WHAT YOU HAVE TO DO: Copy out exactly, from the entries that follow, the line holding "[626,231,671,243] change ->", the line holding "(344, 353) none -> (422, 387) //", and all lines between them, but no pictures.

═════ SUPPLIED MATERIAL

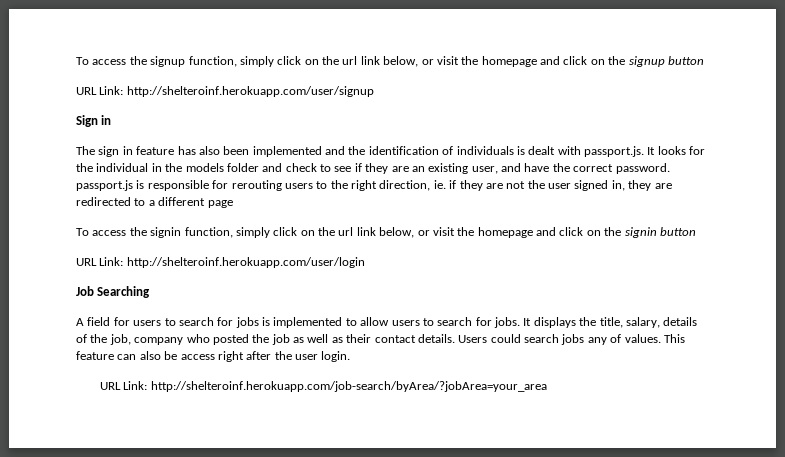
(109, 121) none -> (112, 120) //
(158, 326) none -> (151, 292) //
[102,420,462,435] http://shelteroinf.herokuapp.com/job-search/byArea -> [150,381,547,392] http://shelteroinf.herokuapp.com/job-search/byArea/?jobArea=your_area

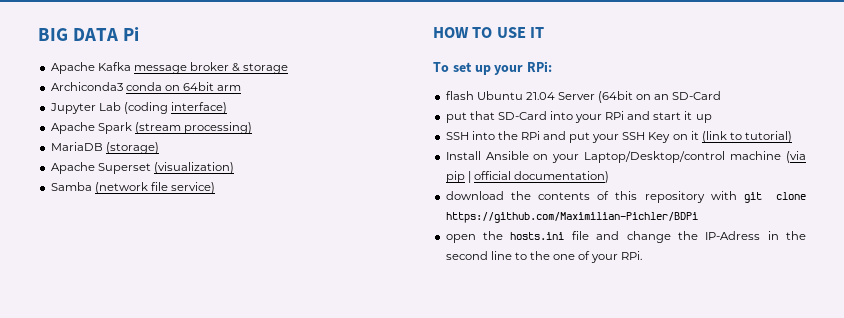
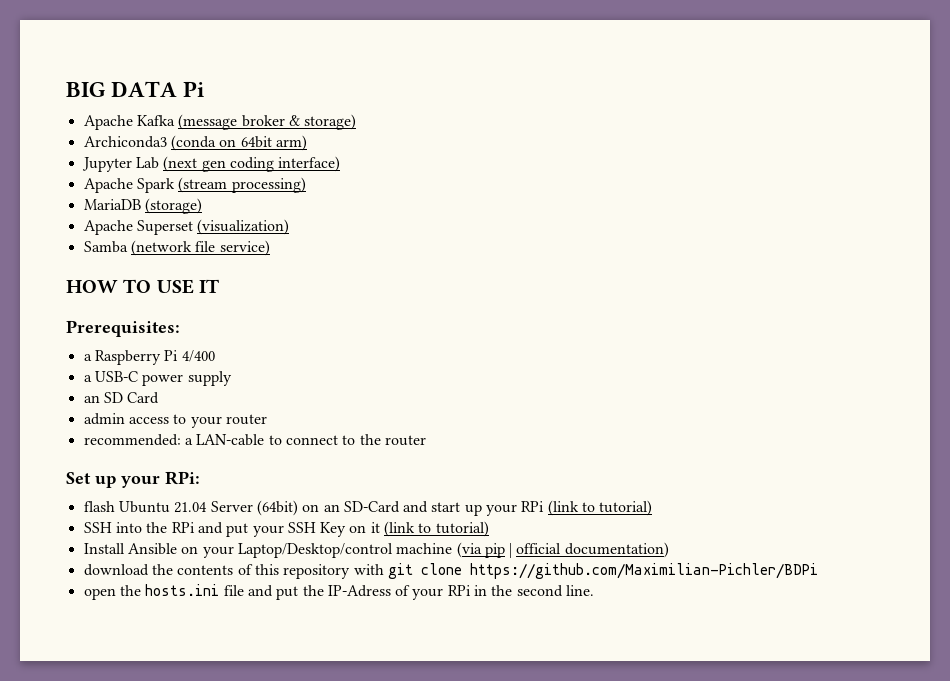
[133,65,187,74] message -> [178,114,238,130] (message
[243,63,289,74] storage -> [304,114,357,130] storage)
[125,82,162,91] conda -> [170,135,216,151] (conda
[217,85,242,91] arm -> [275,135,307,151] arm)
[123,102,168,114] (coding -> [163,156,274,172] (next gen coding
[433,62,472,72] To set -> [66,320,180,337] [83,350,215,365] [83,371,232,386] [83,392,160,404] [83,413,267,428] [83,434,426,446] [66,472,91,484] Prerequisites: // a Raspberry Pi 4/400 // a USB-C power supply // an SD Card // admin access to your router // recommended: a LAN-cable to connect to the router // Set
[598,91,634,103] (64bit -> [256,500,298,516] (64bit)
[445,111,712,123] // put that SD-Card into your RPi and start it up -> [403,500,653,516] and start up your RPi (link to tutorial)
[626,231,671,243] change -> [276,586,299,600] put
[767,231,806,240] [445,251,643,263] in the second line to the one of your RPi. -> [395,585,595,600] of your RPi in the second line.

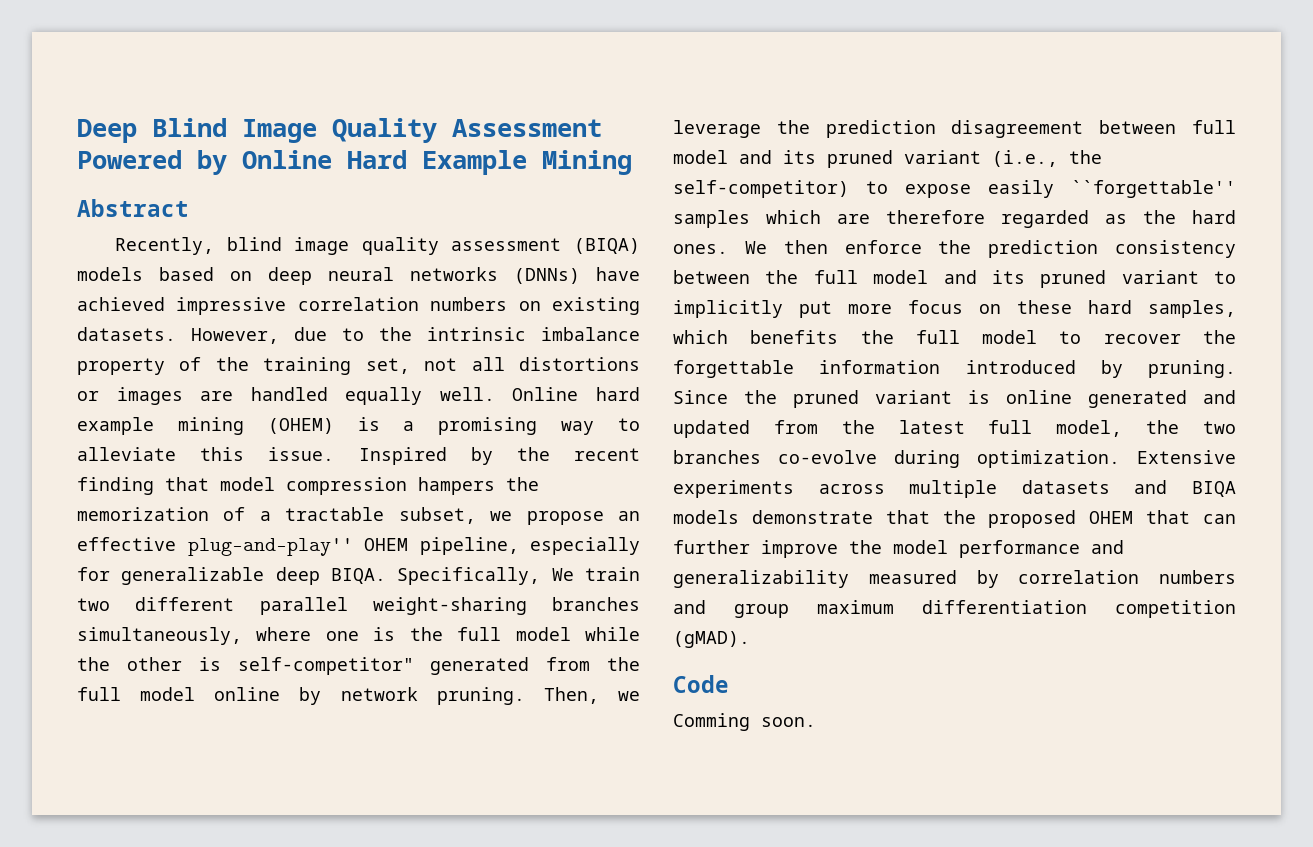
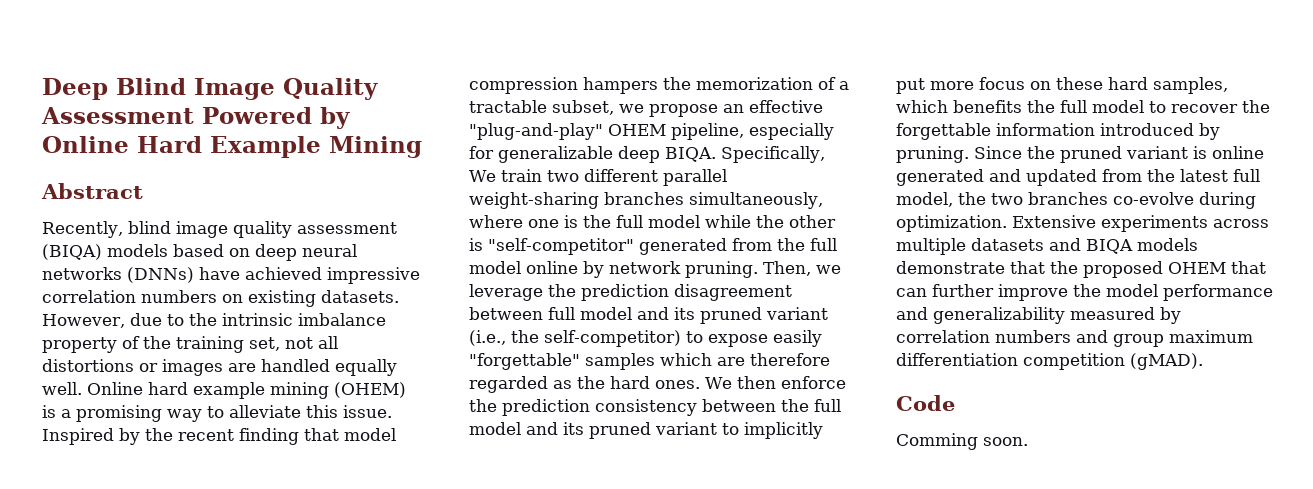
[187,538,353,556] plug-and-play'' -> [469,123,603,140] "plug-and-play"
[237,657,414,675] self-competitor" -> [488,238,634,255] "self-competitor"
[1071,180,1236,198] ``forgettable'' -> [469,353,580,370] "forgettable"

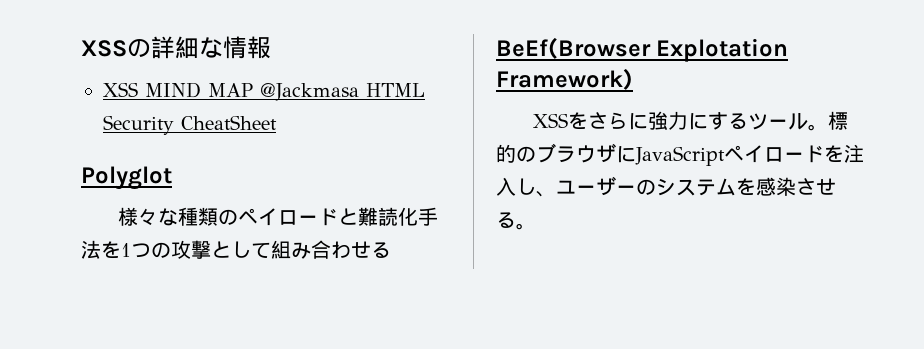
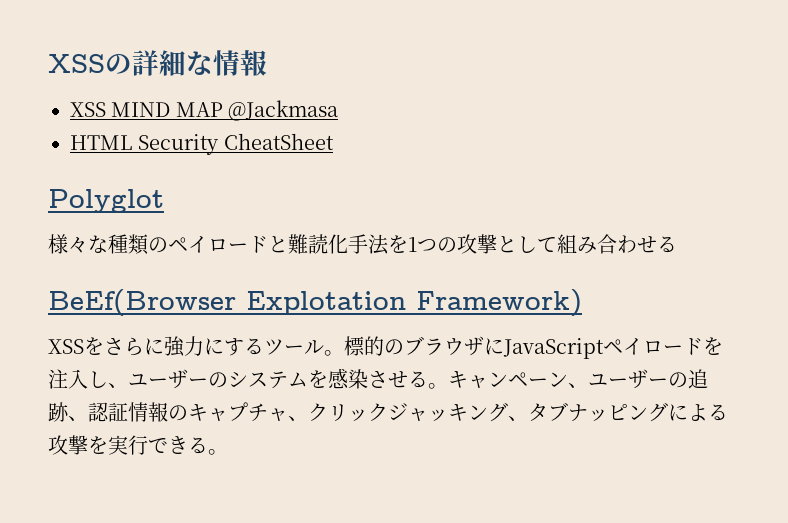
(359, 92) none -> (339, 110) //
(536, 226) none -> [448,369,708,389] [48,402,728,422] [48,435,228,455] キャンペーン、ユーザーの追跡、認証情報のキャプチャ、クリックジャッキング、タブナッピングによる攻撃を実行できる。

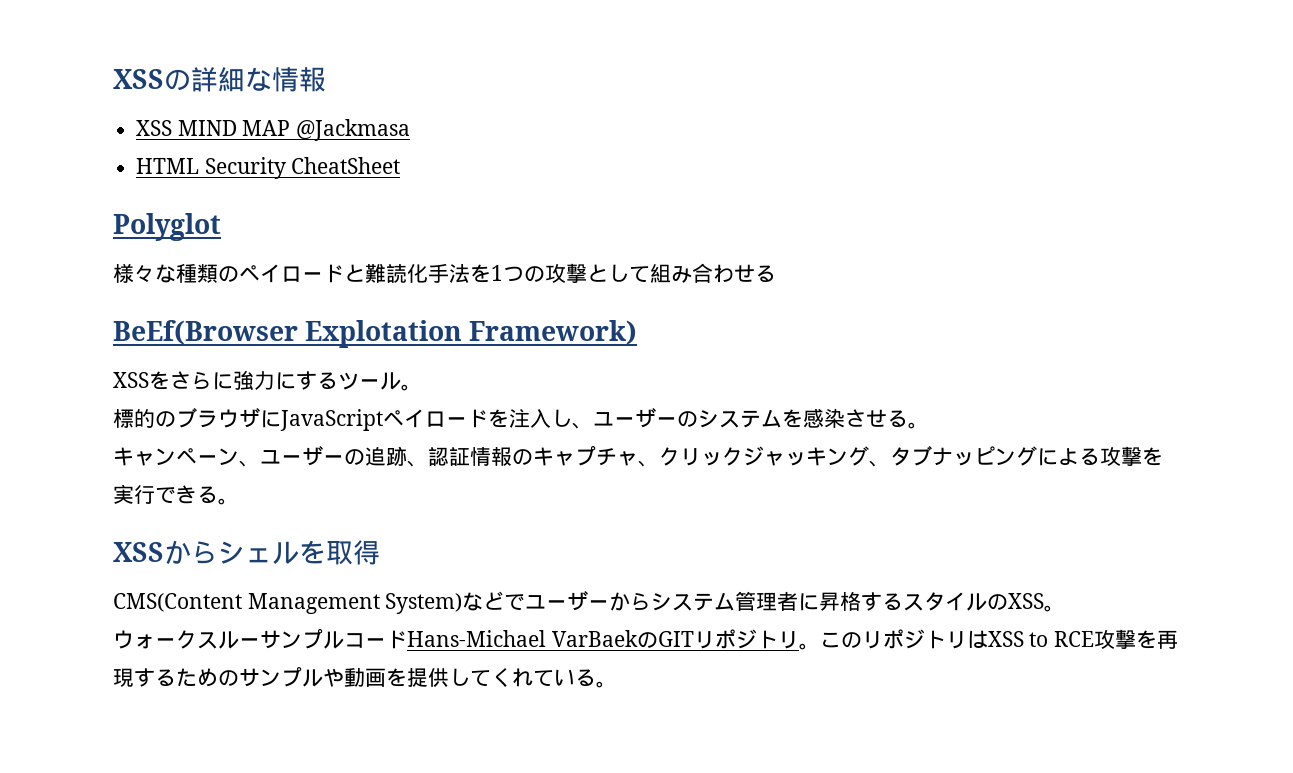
(344, 353) none -> (422, 387) //
(448, 386) none -> (929, 425) //
(228, 452) none -> [113,540,380,565] [113,591,1066,614] [113,629,1179,650] [113,667,617,688] // XSSからシェルを取得 // CMS(Content Management System)などでユーザーからシステム管理者に昇格するスタイルのXSS。 // ウォークスルーサンプルコードHans-Michael VarBaekのGITリポジトリ。このリポジトリはXSS to RCE攻撃を再現するためのサンプルや動画を提供してくれている。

══════════

ANSWER TO THE EXERCISE:
[626,231,671,243] change -> [276,586,299,600] put
[767,231,806,240] [445,251,643,263] in the second line to the one of your RPi. -> [395,585,595,600] of your RPi in the second line.

[187,538,353,556] plug-and-play'' -> [469,123,603,140] "plug-and-play"
[237,657,414,675] self-competitor" -> [488,238,634,255] "self-competitor"
[1071,180,1236,198] ``forgettable'' -> [469,353,580,370] "forgettable"

(359, 92) none -> (339, 110) //
(536, 226) none -> [448,369,708,389] [48,402,728,422] [48,435,228,455] キャンペーン、ユーザーの追跡、認証情報のキャプチャ、クリックジャッキング、タブナッピングによる攻撃を実行できる。

(344, 353) none -> (422, 387) //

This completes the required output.